Her boot heels made snapping sounds as we mounted the deck stairway. A big house, an old man, a private nurse. Money. Haines looked shrunken close-up, and I smelled wool and age over the sharper odors of bacon and coffee. I saw a green oxygen canister beside him; unused but ready if he started to wheeze. The house seemed solid, and its sharp angles challenged a notion of deterioration. The figure looked as if a good wind could sweep it away.

“Colonel Rush, thank you for making a long trip.”

“I hope it will be worth it, sir.”

Haines nodded as Josie set up folding tables and put steaming coffee mugs on them. He was a soft lump beneath a Pendleton blanket, a red stocking cap on against the morning chill. The eyes were watery blue. The voice was hoarse.

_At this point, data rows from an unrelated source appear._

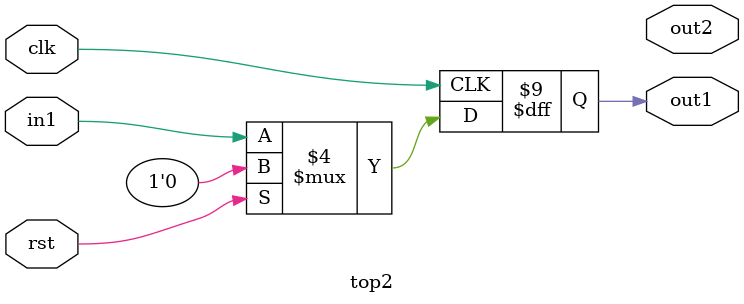
<source format=v>
`timescale 1ns / 1ps  
module top2 (
  input               clk,
  input               rst,
  input               in1,
  output  reg         out1,
  output  reg         out2
);


  // localparam (local constant)

  // wire

  // reg
  
  // xilinx attribute ASYNC_REG : ensure the flops are placed closely together (UG912)
  (* ASYNC_REG = "TRUE" *) reg [1:0]   sync_reg_sr;

  //-----------------------------------------------------------------------------
  // instantiations
  //-----------------------------------------------------------------------------


  //-----------------------------------------------------------------------------
  // logic
  //-----------------------------------------------------------------------------

  // shift reg
  always @ (posedge clk) // sync reset
  begin
    if (rst)
      sync_reg_sr <= 0;
    else 
      sync_reg_sr <= {sync_reg_sr[0], in1};
  end 

  
  always @ (posedge clk) // sync reset
  begin
    if (rst)
      out1 <= 0;
    else 
      out1 <= in1;
  end 






endmodule
</source>
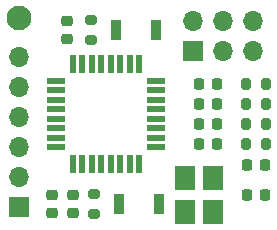
<source format=gbr>
%TF.GenerationSoftware,KiCad,Pcbnew,6.0.0-d3dd2cf0fa~116~ubuntu20.04.1*%
%TF.CreationDate,2022-01-27T11:36:16+01:00*%
%TF.ProjectId,ex00,65783030-2e6b-4696-9361-645f70636258,rev?*%
%TF.SameCoordinates,Original*%
%TF.FileFunction,Soldermask,Top*%
%TF.FilePolarity,Negative*%
%FSLAX46Y46*%
G04 Gerber Fmt 4.6, Leading zero omitted, Abs format (unit mm)*
G04 Created by KiCad (PCBNEW 6.0.0-d3dd2cf0fa~116~ubuntu20.04.1) date 2022-01-27 11:36:16*
%MOMM*%
%LPD*%
G01*
G04 APERTURE LIST*
G04 Aperture macros list*
%AMRoundRect*
0 Rectangle with rounded corners*
0 $1 Rounding radius*
0 $2 $3 $4 $5 $6 $7 $8 $9 X,Y pos of 4 corners*
0 Add a 4 corners polygon primitive as box body*
4,1,4,$2,$3,$4,$5,$6,$7,$8,$9,$2,$3,0*
0 Add four circle primitives for the rounded corners*
1,1,$1+$1,$2,$3*
1,1,$1+$1,$4,$5*
1,1,$1+$1,$6,$7*
1,1,$1+$1,$8,$9*
0 Add four rect primitives between the rounded corners*
20,1,$1+$1,$2,$3,$4,$5,0*
20,1,$1+$1,$4,$5,$6,$7,0*
20,1,$1+$1,$6,$7,$8,$9,0*
20,1,$1+$1,$8,$9,$2,$3,0*%
G04 Aperture macros list end*
%ADD10C,2.100000*%
%ADD11RoundRect,0.225000X-0.225000X-0.250000X0.225000X-0.250000X0.225000X0.250000X-0.225000X0.250000X0*%
%ADD12RoundRect,0.225000X0.250000X-0.225000X0.250000X0.225000X-0.250000X0.225000X-0.250000X-0.225000X0*%
%ADD13RoundRect,0.200000X0.275000X-0.200000X0.275000X0.200000X-0.275000X0.200000X-0.275000X-0.200000X0*%
%ADD14RoundRect,0.218750X0.218750X0.256250X-0.218750X0.256250X-0.218750X-0.256250X0.218750X-0.256250X0*%
%ADD15R,0.550000X1.600000*%
%ADD16R,1.600000X0.550000*%
%ADD17R,1.700000X1.700000*%
%ADD18O,1.700000X1.700000*%
%ADD19RoundRect,0.225000X-0.250000X0.225000X-0.250000X-0.225000X0.250000X-0.225000X0.250000X0.225000X0*%
%ADD20RoundRect,0.200000X-0.200000X-0.275000X0.200000X-0.275000X0.200000X0.275000X-0.200000X0.275000X0*%
%ADD21R,0.900000X1.700000*%
%ADD22RoundRect,0.200000X-0.275000X0.200000X-0.275000X-0.200000X0.275000X-0.200000X0.275000X0.200000X0*%
%ADD23R,1.800000X2.100000*%
G04 APERTURE END LIST*
D10*
%TO.C,H1*%
X61214000Y-73152000D03*
%TD*%
D11*
%TO.C,C2*%
X80505000Y-88138000D03*
X82055000Y-88138000D03*
%TD*%
D12*
%TO.C,C5*%
X65786000Y-89675000D03*
X65786000Y-88125000D03*
%TD*%
D13*
%TO.C,R2*%
X67564000Y-89725000D03*
X67564000Y-88075000D03*
%TD*%
D14*
%TO.C,D3*%
X78003500Y-80433333D03*
X76428500Y-80433333D03*
%TD*%
%TO.C,D1*%
X78003500Y-83820000D03*
X76428500Y-83820000D03*
%TD*%
D15*
%TO.C,U1*%
X65780000Y-85530000D03*
X66580000Y-85530000D03*
X67380000Y-85530000D03*
X68180000Y-85530000D03*
X68980000Y-85530000D03*
X69780000Y-85530000D03*
X70580000Y-85530000D03*
X71380000Y-85530000D03*
D16*
X72830000Y-84080000D03*
X72830000Y-83280000D03*
X72830000Y-82480000D03*
X72830000Y-81680000D03*
X72830000Y-80880000D03*
X72830000Y-80080000D03*
X72830000Y-79280000D03*
X72830000Y-78480000D03*
D15*
X71380000Y-77030000D03*
X70580000Y-77030000D03*
X69780000Y-77030000D03*
X68980000Y-77030000D03*
X68180000Y-77030000D03*
X67380000Y-77030000D03*
X66580000Y-77030000D03*
X65780000Y-77030000D03*
D16*
X64330000Y-78480000D03*
X64330000Y-79280000D03*
X64330000Y-80080000D03*
X64330000Y-80880000D03*
X64330000Y-81680000D03*
X64330000Y-82480000D03*
X64330000Y-83280000D03*
X64330000Y-84080000D03*
%TD*%
D14*
%TO.C,D2*%
X78003500Y-82126666D03*
X76428500Y-82126666D03*
%TD*%
D17*
%TO.C,J1*%
X61214000Y-89154000D03*
D18*
X61214000Y-86614000D03*
X61214000Y-84074000D03*
X61214000Y-81534000D03*
X61214000Y-78994000D03*
X61214000Y-76454000D03*
%TD*%
D17*
%TO.C,J2*%
X75946000Y-75946000D03*
D18*
X75946000Y-73406000D03*
X78486000Y-75946000D03*
X78486000Y-73406000D03*
X81026000Y-75946000D03*
X81026000Y-73406000D03*
%TD*%
D19*
%TO.C,C3*%
X65278000Y-73393000D03*
X65278000Y-74943000D03*
%TD*%
D12*
%TO.C,C4*%
X64008000Y-89675000D03*
X64008000Y-88125000D03*
%TD*%
D20*
%TO.C,R4*%
X80455000Y-82126666D03*
X82105000Y-82126666D03*
%TD*%
%TO.C,R6*%
X80455000Y-78740000D03*
X82105000Y-78740000D03*
%TD*%
D11*
%TO.C,C1*%
X80505000Y-85598000D03*
X82055000Y-85598000D03*
%TD*%
D14*
%TO.C,D4*%
X78003500Y-78740000D03*
X76428500Y-78740000D03*
%TD*%
D21*
%TO.C,SW1*%
X69420000Y-74168000D03*
X72820000Y-74168000D03*
%TD*%
D22*
%TO.C,R1*%
X67310000Y-73343000D03*
X67310000Y-74993000D03*
%TD*%
D20*
%TO.C,R5*%
X80455000Y-80433333D03*
X82105000Y-80433333D03*
%TD*%
%TO.C,R3*%
X80455000Y-83820000D03*
X82105000Y-83820000D03*
%TD*%
D21*
%TO.C,SW2*%
X69674000Y-88900000D03*
X73074000Y-88900000D03*
%TD*%
D23*
%TO.C,Y1*%
X77604000Y-89588000D03*
X77604000Y-86688000D03*
X75304000Y-86688000D03*
X75304000Y-89588000D03*
%TD*%
M02*

</source>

I imagined Tom Fargo — at this moment — releasing thousands of vectors by a river, park, field.

“I want to tell you a story, Colonel.”

If regret had human sound, it would be the voice of Hobart Haines.

An outdoor fireplace/oven sent mesquite smoke across the deck. Josie was putting down, for me, scrambled eggs with peppers mixed in. Crispy bacon. Tabasco sauce. For Hobart, oatmeal and a small spoon, for tiny bites.